I’d like to pose a question to you. What’s the laziest thing that you, as a student, can do to be a good citizen? Go talk at the Capital? I mean you could, but that takes a car, gas money, and a really open schedule. You could serve jury duty, but that requires you to take time off from work. If you are really dedicated you could join the military, but that takes a level of commitment that not everybody is ready for.

So what can you do that doesn’t take up a lot of time, is totally free and doesn’t take a huge level of commitment. If you’ve ever walked into a high school civics class, then you’ll know the one thing you can do is vote.

My editor forced me to do this. If I'm going to make something embarrassing like this than the least you can do is vote. (Illustration/Amar Batra)

For those of us with the ability to register, voting is the easiest, laziest way to participate in our democracy. Throughout this election cycle, you have probably been told that you either don’t have a voice or that voting is very hard. For most of you, neither of those is true.

Candidates have been arguing that the election is rigged and that it doesn’t matter how you vote, because your vote isn’t really counted. But voting is how our country has decided who will hold power since our country’s inception. We see the polls every day, polls that show somewhere in America, people are making their voices heard about who they want to be in power.

We have it super easy. All we have to do is walk over to a voting booth and cast a ballot. That’s one of the many ways we can share our voices. There are many people living in this country who don’t have a voice. If they can’t use their voice then we need to speak for them.

And if you think that voting in itself is hard, then you haven’t been spending much time on campus during the past few months.
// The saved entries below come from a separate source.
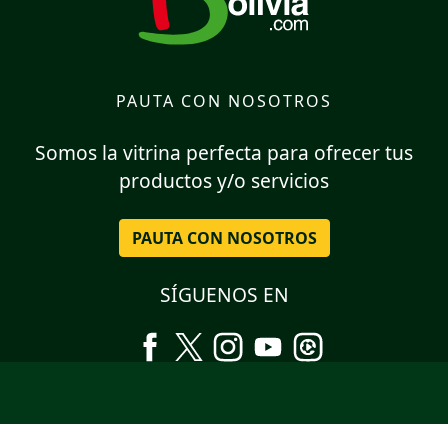
PAUTA CON NOSOTROS
Somos la vitrina perfecta para ofrecer tus
productos y/o servicios
PAUTA CON NOSOTROS
SÍGUENOS EN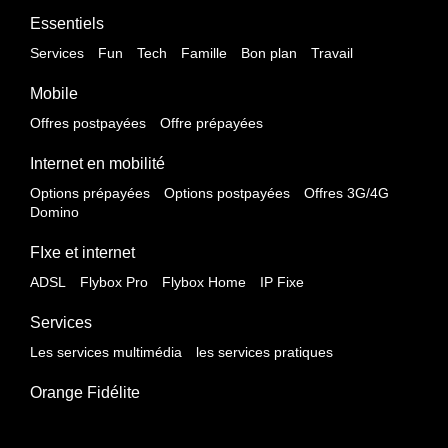
Essentiels
Services
Fun
Tech
Famille
Bon plan
Travail
Mobile
Offres postpayées
Offre prépayées
Internet en mobilité
Options prépayées
Options postpayées
Offres 3G/4G
Domino
FIxe et internet
ADSL
Flybox Pro
Flybox Home
IP Fixe
Services
Les services multimédia
les services pratiques
Orange Fidélite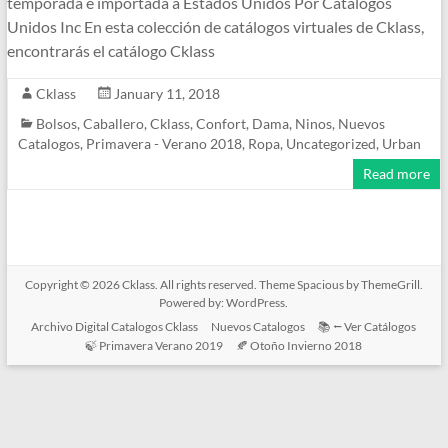
temporada e importada a Estados Unidos Por Catalogos
Unidos Inc En esta colección de catálogos virtuales de Cklass,
encontrarás el catálogo Cklass
Cklass
January 11, 2018
Bolsos
,
Caballero
,
Cklass
,
Confort
,
Dama
,
Ninos
,
Nuevos
Catalogos
,
Primavera - Verano 2018
,
Ropa
,
Uncategorized
,
Urban
Read more
Copyright © 2026
Cklass
. All rights reserved. Theme
Spacious
by ThemeGrill.
Powered by:
WordPress
.
Archivo Digital Catalogos Cklass
Nuevos Catalogos
📚 ⭠ Ver Catálogos
🍃 Primavera Verano 2019
🍂 Otoño Invierno 2018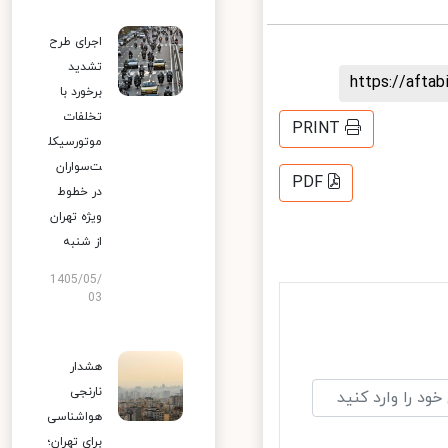
اجرای طرح
تشدید
https://aft
برخورد با
تخلفات
PRINT
موتورسیکل
ت‌سواران
PDF
در خطوط
ویژه تهران
از شنبه
1405/05/
03
هشدار
نارنجی
هواشناسی
برای تهران؛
Every single day, there have been student organizations pushing people to register to vote. If you’ve somehow missed all of the people tabling, then simply walk over to Mansfield Town Hall near Storrs Center. They can register you to vote any day up to, and including, Election Day. All of us have spent time in Storrs Center. This will just take you a little farther. Meanwhile there are people in this country who can’t make it out to vote, or whose voting place is too far to get to.

We owe it to everyone who can’t cast a vote or who has given their life for us to vote.

This column is normally not so heavy, however, being lazy does not mean that you shouldn’t participate in democracy. For those of us living on campus, voting is the easiest thing in the world. You literally walk in, hand them an ID, confirm your address and fill out a ballot. It’s as easy as buying alcohol (or soda for our underage readers).

If you’re going to be lazy, then at least do it the right way. Take an extra two seconds out of your day and cast a ballot on November 8. The lazy boy (or girl) in your heart will thank you.